The song I contributed to the Women From Mars CD


“The Women from Mars” is a composite of Boulder-based-musician-babes who got sick being ships in the night due to hectic touring schedules and booked a monthly gig in town to support and inspire one another (and howl at the moon). No matter where we are in our travels, we do our best to make it back for these gigs (all of which support breast cancer awareness and prevention) womenfrommars.com.


I met up with my songstress sisters early on the morning of the gig for a group radio interview at KCNU. A dusting of winter white covered crocus and daffodils. Snow in April is just one of the strange little quirks of living in Colorado. I cradled my unswaddled guitar to my chest attempting to keep my baby from going out of tune in the cold between car and station. Inside the lobby, Libby Kirkpatrick greeted me with warm coffee and praise for my song on the CD, “and I’m picky,” she added. Her soft brown curls threatened to spring like kamikaze pilots from her head. Moved by her sincere words, I felt a rush of gratitude.

As our estrogen rich collective filled the halls drinking coffee and laughing over road tales, Libby suggested I teach the other girls backups to my “Red Room.” I felt honored by their willingness to lend their voices to lifting MY music onto the airwaves. With my orange bunny hat in hand, the morning’s joy set the stage for the upcoming show.


Backstage, downstairs, in the blue lights of the green room, we primped, trying on wigs, high-top tube socks, tiaras and taffeta tutus. We bartered in horror stories from our travels and consoled each other’s laments and losses. We learned each other’s songs, going two and three at a time into the dimly lit bathroom with guitars to rehearse harmonies without disturbing the camaraderie of our sisters outside.
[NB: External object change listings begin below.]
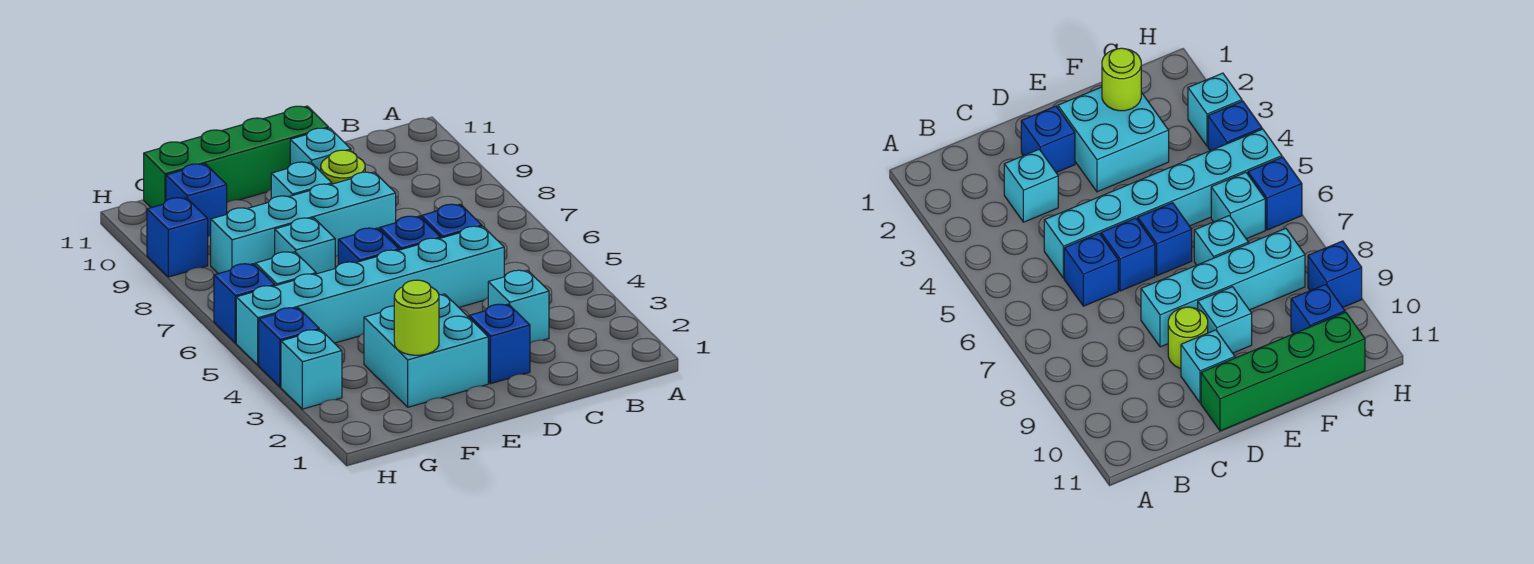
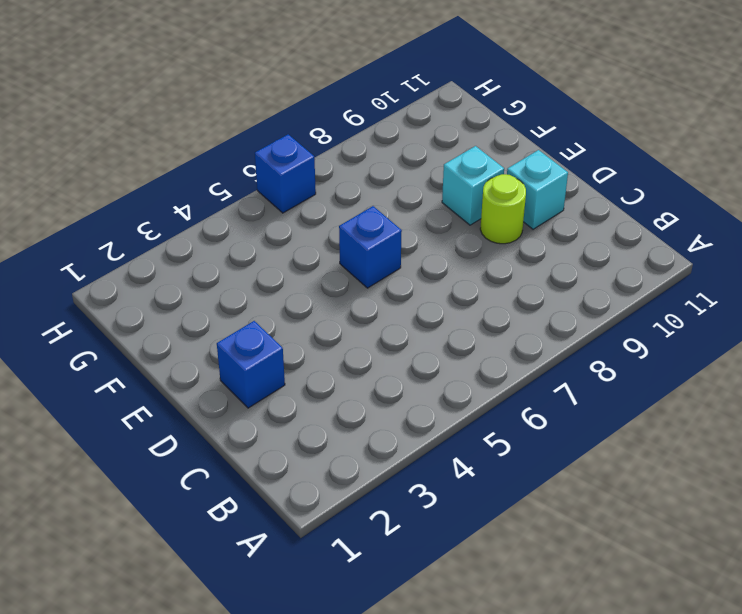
none -> cyan brick C3 level 1
none -> cyan brick C5:H5 level 1
none -> blue brick C6 level 1

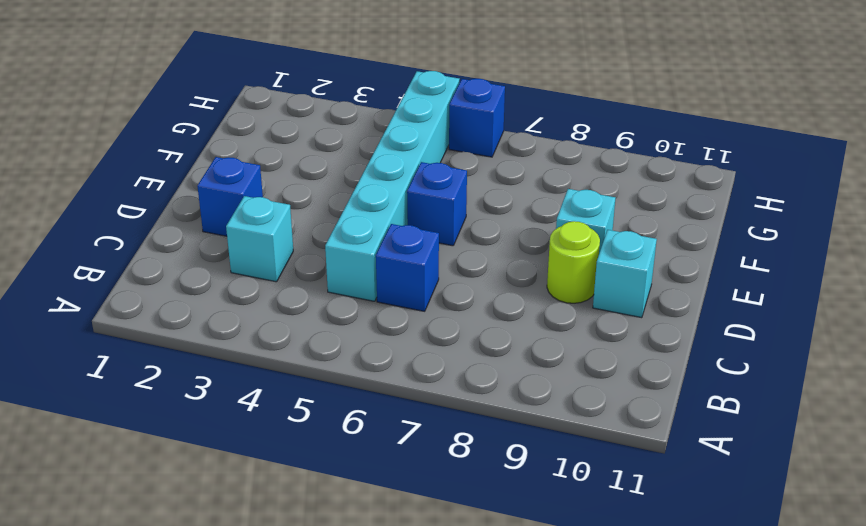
none -> blue brick D6 level 1
none -> cyan brick D8:G8 level 1
none -> green brick D11:G11 level 1

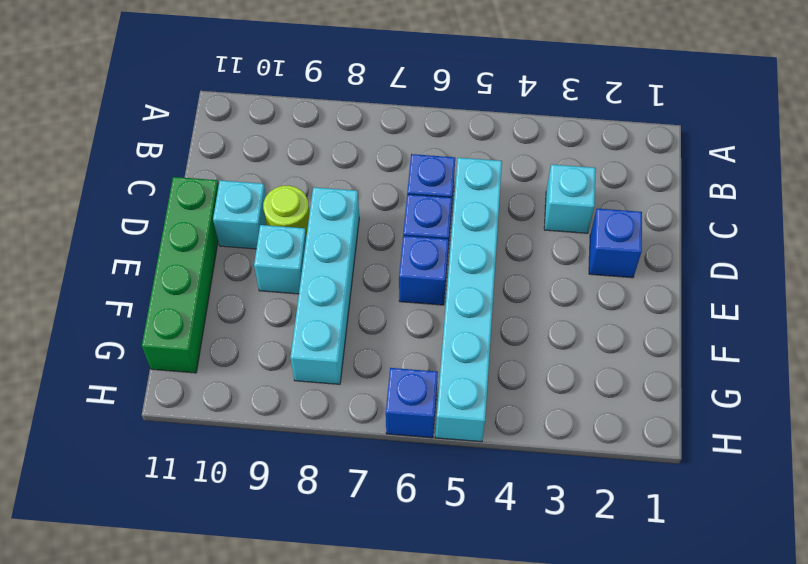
none -> cyan brick E2:F3 level 1
none -> cyan brick F7 level 1
none -> cyan brick G6 level 1

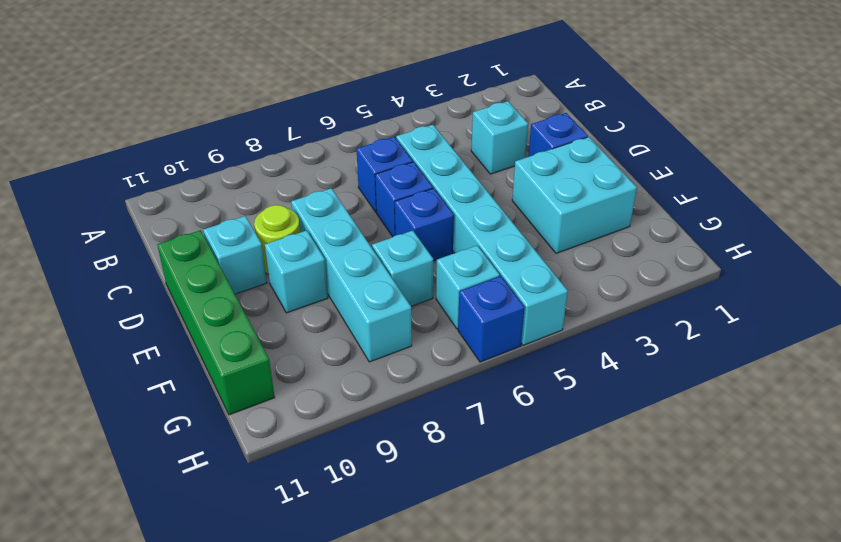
none -> blue brick G10 level 1
none -> cyan brick H3 level 1
none -> blue brick H4 level 1

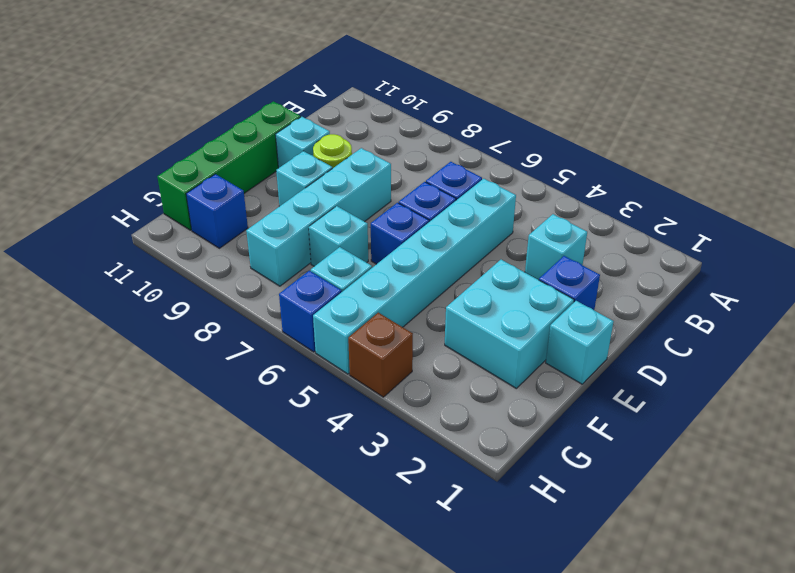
cyan brick E1 level 1 -> cyan brick H3 level 1
brown brick H4 level 1 -> blue brick H4 level 1
none -> blue brick H9 level 1
none -> lime round brick F2 level 2

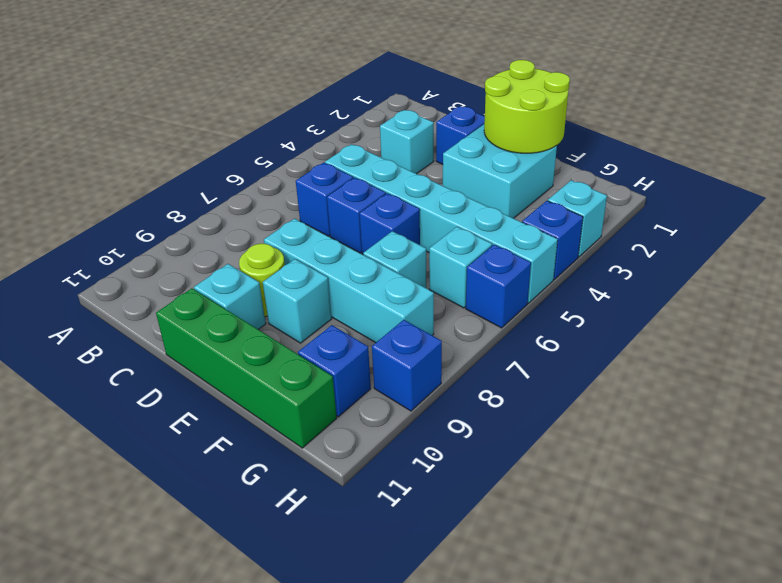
lime round brick E1:F2 level 2 -> lime round brick F2 level 2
The stage was lit up with candles and feather boas, guitars and a smattering of percussion instruments shaped like exotic fruit. The audience’s faces were glowing and adoring and supportive. The lineup was: Beth Quist, Maya Dorn, Jude Ponds, Nicole Jamrose, Marie Beer, Monica Augustine, Wendy Woo, Libby Kirkpatrick, Me, Maggie Simpson and Hannah Alkire.


Each Woman took the spotlight for a short set while the rest of us watched from the stairwell in admiration. The night went off without a hitch. All the ladies joined me for “Happy Now” and as our voices braided into one siren call, I thought how lucky I am to have such remarkable, beautiful and talented female friends. Friends, strong enough to support one another’s talent rather than see it as competition to try to tare down.


The snow, which had turned to rain, was pounding and cold when we loaded our instruments into the back alley around 3 a.m. I was buzzing as I kissed and hugged my tribe goodbye and drove home. When I walked in my front door, the electricity blew, leaving me to strip out of wet, clinging clothes in the dark. As I did so, I wondered suspiciously if my inner voltage had caused the blackout.

I don’t think I’ve ever slept so well.